Because it is possible these acoustic features can be manipulated in circumstances outside of sarcasm, it is important that the application of this study is simply a base-line analysis on the speech. It should not be used as an exclusive analysis especially in the absence of context. Alongside other forensic analysis, these findings are helpful in considering the possibility of sarcasm as the presence of lowered pitch, louder volume, and slower speech could indicate some form of vocal irony. If the goal is to prove someone’s intentions, it could at least point someone in the right direction.
As an extension of verbal irony, some people exhibit fake smiles when lying or delivering sarcasm.
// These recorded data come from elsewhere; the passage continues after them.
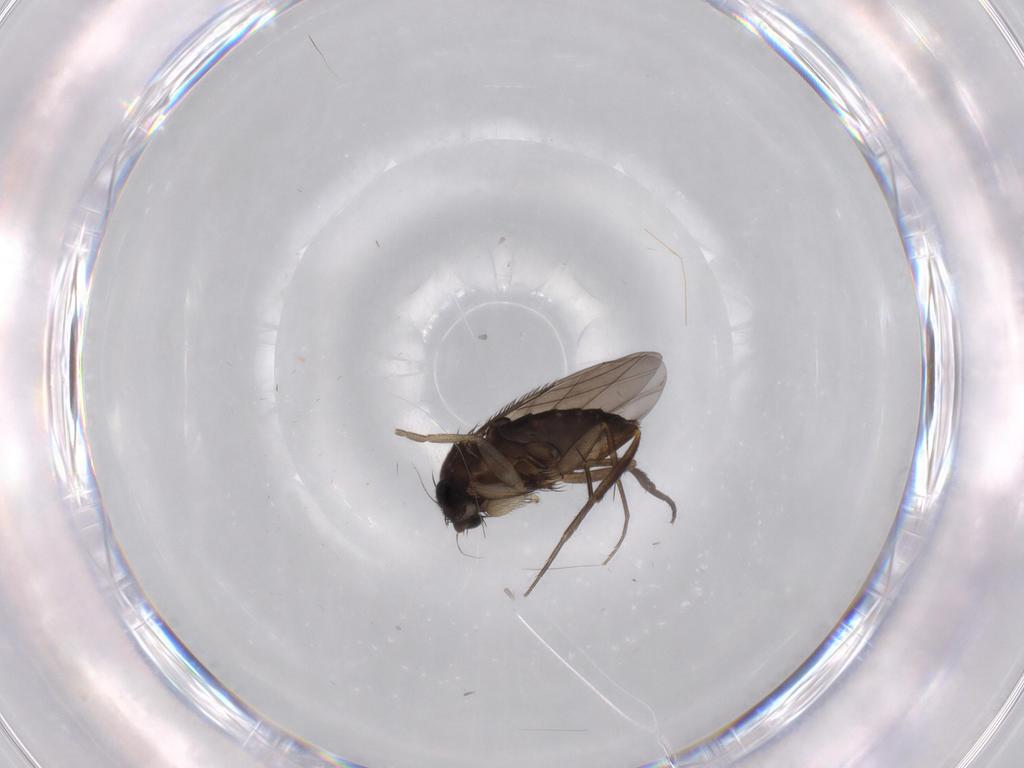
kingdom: Animalia
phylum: Arthropoda
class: Insecta
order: Diptera
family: Phoridae
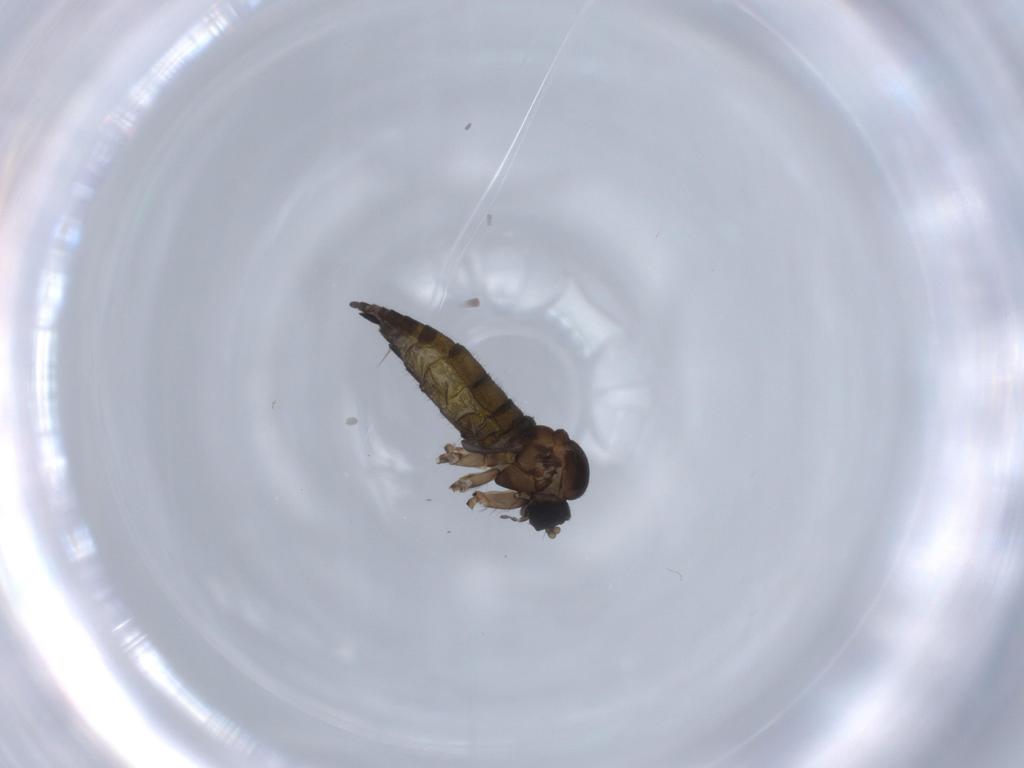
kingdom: Animalia
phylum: Arthropoda
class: Insecta
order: Diptera
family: Sciaridae
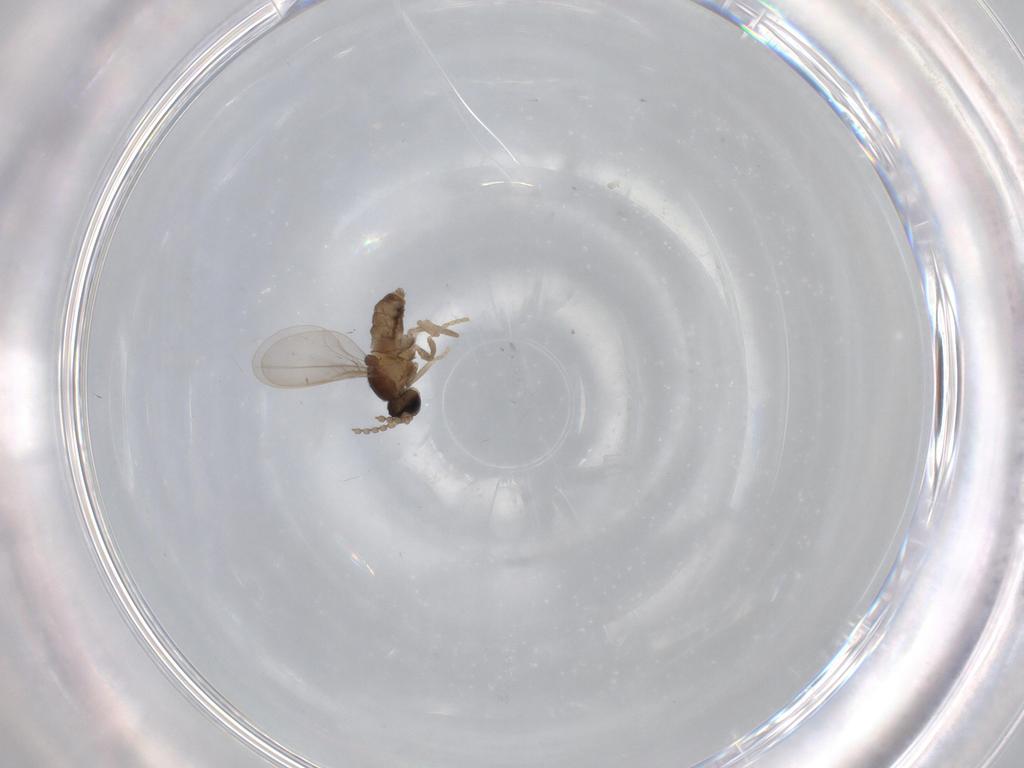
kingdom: Animalia
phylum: Arthropoda
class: Insecta
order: Diptera
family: Cecidomyiidae
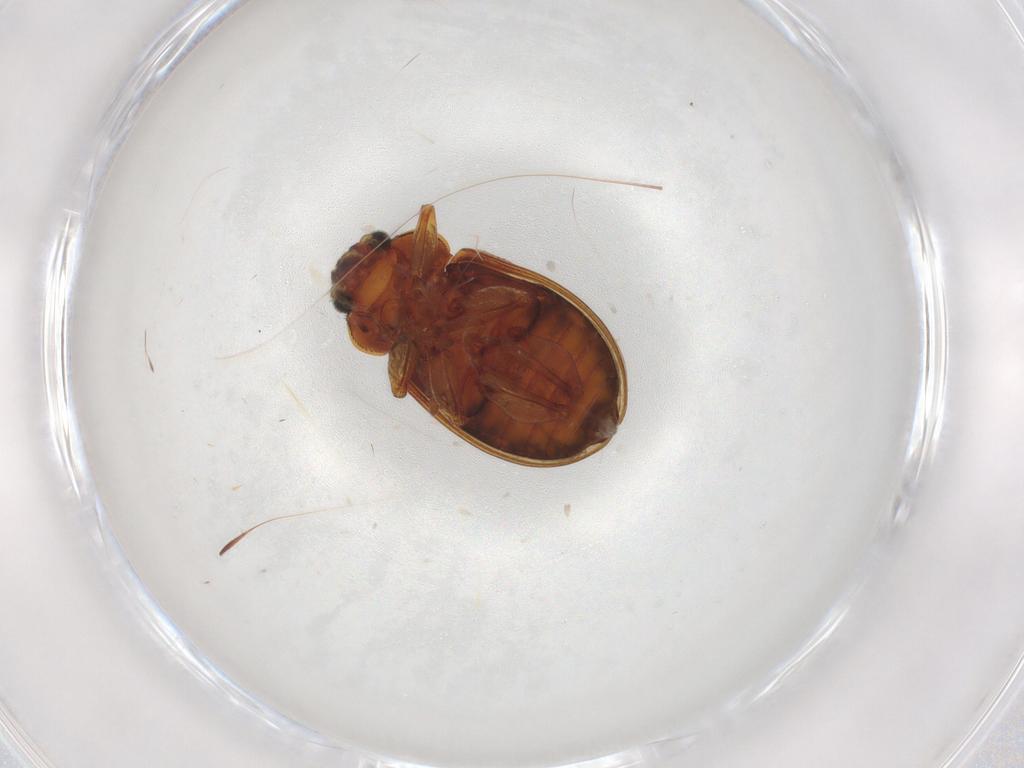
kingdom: Animalia
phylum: Arthropoda
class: Insecta
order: Coleoptera
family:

According to Véronique Aubergé and Marie Cathiard’s findings regarding the ability to hear the prosody of a smile, it is impossible to distinctly localize the specific features of the intended manipulation — whether that is verbal irony or hearing amusement while speaking with a smile. Though Rockwell was able to find three features present in sarcasm and Aubergé and Cathiard noticed increased F2 frequencies and longer final syllable duration, these features are not strictly limited to verbal irony or amusement. In amusement, higher F2 frequencies, lower F3, and higher mean intensity were clear indicators that the speaker was smiling, but these results could be extremely culturally dependent (Aubergé & Cathiard). All of the subjects were French and the ability to express amusement in other languages and cultures could be drastically different.
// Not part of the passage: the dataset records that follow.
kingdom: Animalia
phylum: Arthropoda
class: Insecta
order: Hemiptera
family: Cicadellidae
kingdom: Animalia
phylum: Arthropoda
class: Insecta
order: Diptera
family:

In both studies, the findings were conclusive to a particularly limited degree as one cannot say for certain that given some present conditions or acoustic features, that the speaker was exhibiting or intending to elicit some manipulation, whether that is amusement or irony. Like many acoustic vocal studies such as spectrogram comparisons, the results should merely be used in addition to other evidential analysis. With the rise of social media and people streaming their every moment’s thoughts, litigation and criminal suits regarding threats made online and on video will likely increase thus requiring lawyers to prove intent.
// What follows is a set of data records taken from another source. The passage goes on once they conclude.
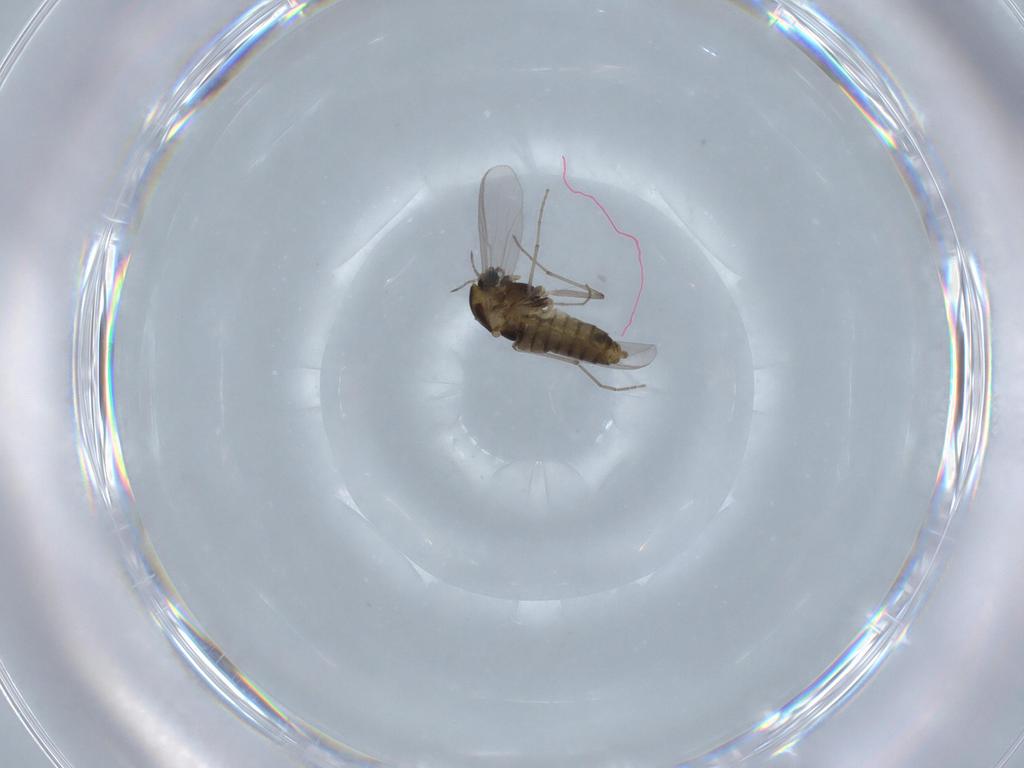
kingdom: Animalia
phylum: Arthropoda
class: Insecta
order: Diptera
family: Chironomidae
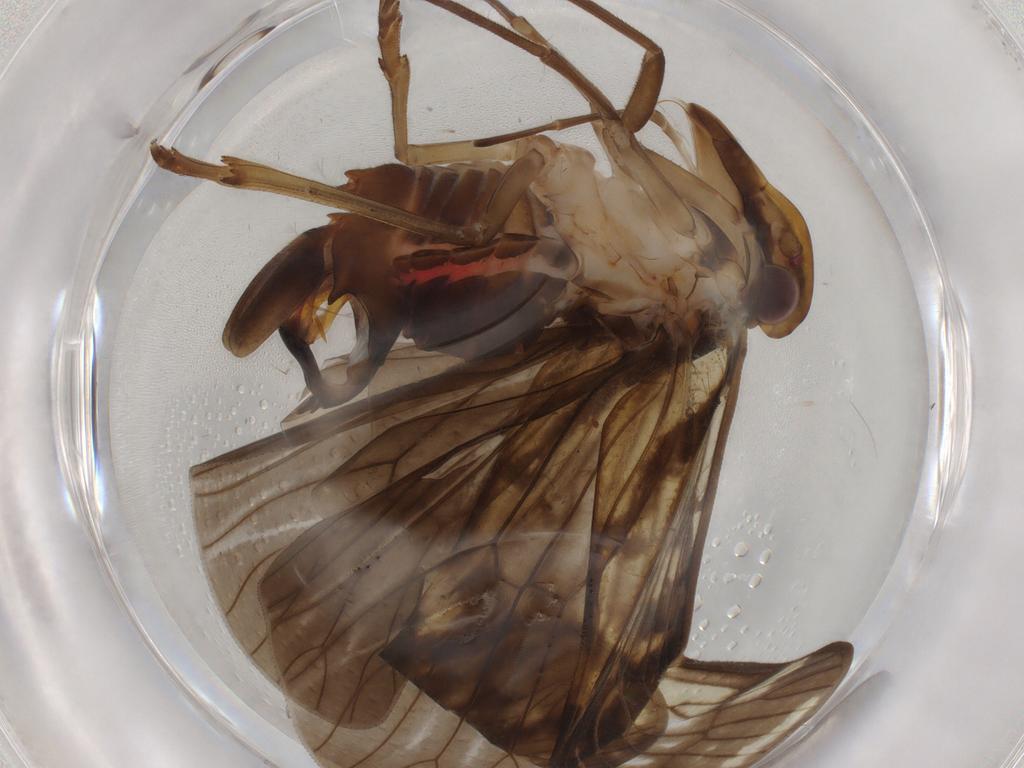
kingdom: Animalia
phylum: Arthropoda
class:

Aubergé, Véronique, Cathiard, Marie. Can we hear the prosody of smile?, Speech Communication, Volume 40, Issues 1–2, 2003, Pages 87–97, ISSN 0167–6393.
Bowdich, David. Hoax Threats Are Crimes. FBI, FBI, 5 Oct. 2018.
Rockwell, Patricia. Lower, Slower, Louder: Vocal Cues of Sarcasm, Journal of Psycholinguist Research (2000) 29: 483.
Rushe, Dominic. When Is a Threat to Kill a Joke? Or Art? Supreme Court Weighs Online Abuse. The Guardian, Guardian News and Media, 30 Nov. 2014.